Furthermore, we investigated and predicted disease progression using the Cox proportional hazards regression analysis, controlled for the influence of clinicopathological features, indicating that patients with high-risk cancer were 2.33 times more likely to experience cancer progression than those with low-risk cancer (95% CI for the hazard ratio = 1.14–4.75; p = 0.020). However, similar results were not observed in OS (HR = 1.79, 95% CI = 0.80–4.02, p = 0.157) in univariate analysis. Patients with ENE demonstrated an increased risk of progression in both univariate (p = 0.030) and multivariate models (p = 0.045). Patients with higher histological grade and ENE demonstrated an increased mortality risk in both the univariate (p = 0.006 and p < 0.001) and multivariate models (p = 0.022 and p = 0.042, respectively). Patients with higher histological grade presented a higher risk of progression in the univariate model (p = 0.043), with no significant effects in the multivariate model (p = 0.079).
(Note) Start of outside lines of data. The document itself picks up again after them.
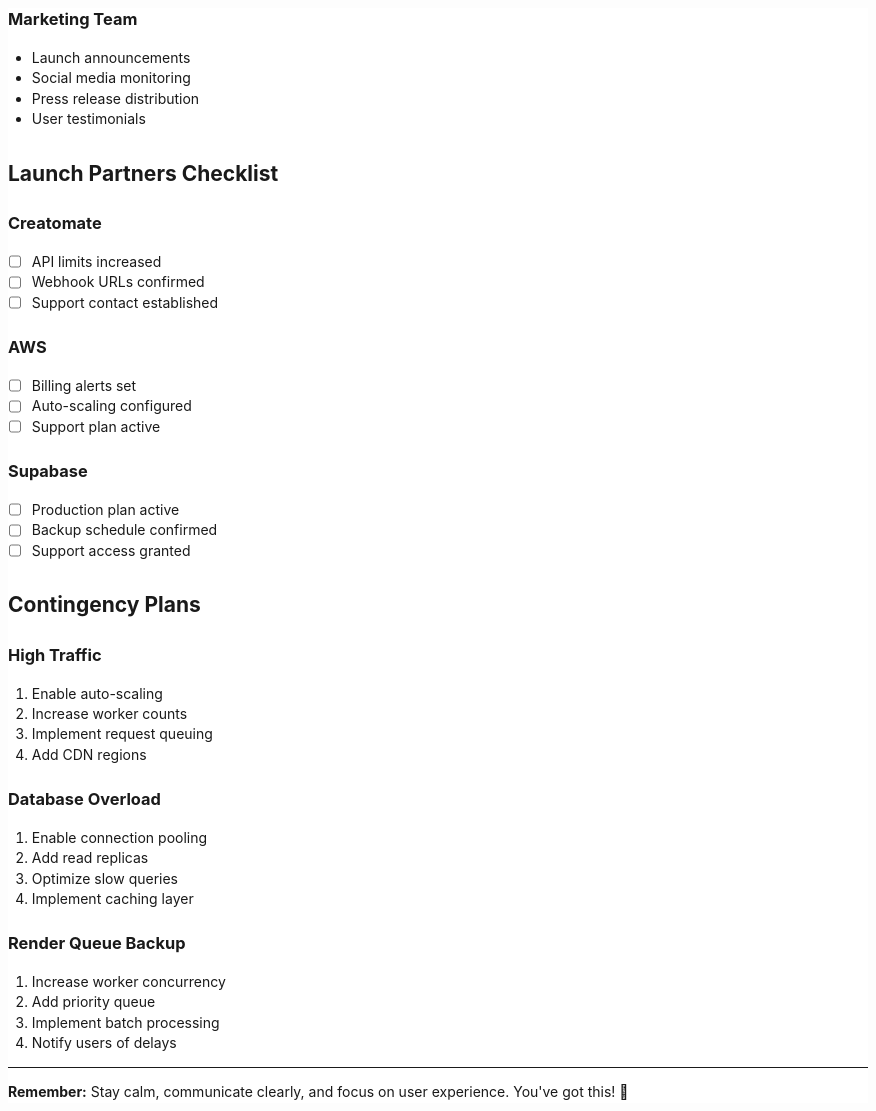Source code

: ### Marketing Team
- Launch announcements
- Social media monitoring
- Press release distribution
- User testimonials

## Launch Partners Checklist

### Creatomate
- [ ] API limits increased
- [ ] Webhook URLs confirmed
- [ ] Support contact established

### AWS
- [ ] Billing alerts set
- [ ] Auto-scaling configured
- [ ] Support plan active

### Supabase
- [ ] Production plan active
- [ ] Backup schedule confirmed
- [ ] Support access granted

## Contingency Plans

### High Traffic
1. Enable auto-scaling
2. Increase worker counts
3. Implement request queuing
4. Add CDN regions

### Database Overload
1. Enable connection pooling
2. Add read replicas
3. Optimize slow queries
4. Implement caching layer

### Render Queue Backup
1. Increase worker concurrency
2. Add priority queue
3. Implement batch processing
4. Notify users of delays

---

**Remember:** Stay calm, communicate clearly, and focus on user experience. You've got this! 🚀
Patients with PNI, larger tumor size, lymph node invasion, and pathological stage demonstrated an increased mortality risk in the univariate model, with no significant effects in the multivariate model. These results suggest that there exist interactions that interfere with these clinicopathological factors [38,39].

The EGFR and CDK6 were found significantly associated with the overall survival in 5th protein staining cluster (including EGFR_mem, CDK6_nu, and PIM1_cy), which could identify 100% (36 of 36) progressed subjects and 96.2% (25 of 26) dead subjects in high-risk strata. However, the results were attributed to the extremely imbalanced dichotomous results between high-risk (101 subjects) and low-risk (1 subject) strata. The results indicate the EGFR and CDK6 might obtain a good sensitivity to detect high-risk patients, but the low specificity to survival outcome estimation leads to the omission of EGFR and CDK6 in current study. Thence, further research to further investigate the interaction between EGFR, CDK6, and others factors using machine learning approaches such as evolutionary and optimization algorithm is necessary to identify the high-risk subjects more accurately.

Besides, our study raised an interesting issue of localization of IHC staining. In previous studies of ovarian cancer, different localizations of thyroid hormone receptors and αvβ3 integrin demonstrated different nuclear and non-nuclear signaling pathway for cancerogenesis [40,41]. The translocation of transmembrane proteins from the cell membrane to the nucleus may be another crucial mechanism [42]. In oral and oropharyngeal cancer, different membrane and cytoplasmic CD44 expressions also determined distinct clinical outcomes [43]. In head and neck cancer, translocalization of ING3 affected tumorigenesis and cancer progression [44]. However, overall mortality and disease progression appeared unaffected by different localizations of 11 proteins in our study.

5. Conclusions

Here, we developed a new statistical approach using hierarchical clustering. By combining predictive IHC biomarkers, we newly defined OCPRS to predict PFS outcomes for oral cancer. OCPRS is clinically available and easily measurable for the staining of surgical specimens. High-risk OCPRS with evaluation of cytoplasmic PLK1, PhosphoMet, and SGK2 staining is useful for the stratification of clinical outcomes. Therefore, OCPRS may be used as a promising biomarker for predicting progression outcomes and stratifying risk groups for oral cancer.